**REQUIRED WORK**:
Lines holding the string "pixels": copy each one from the listing below.

**RECORDS PROVIDED**:

***

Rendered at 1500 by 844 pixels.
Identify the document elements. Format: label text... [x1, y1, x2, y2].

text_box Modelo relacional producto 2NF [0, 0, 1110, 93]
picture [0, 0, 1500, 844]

***

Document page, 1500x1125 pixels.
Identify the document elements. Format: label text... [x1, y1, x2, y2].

***

**WORKED SOLUTION**:
Rendered at 1500 by 844 pixels.
Document page, 1500x1125 pixels.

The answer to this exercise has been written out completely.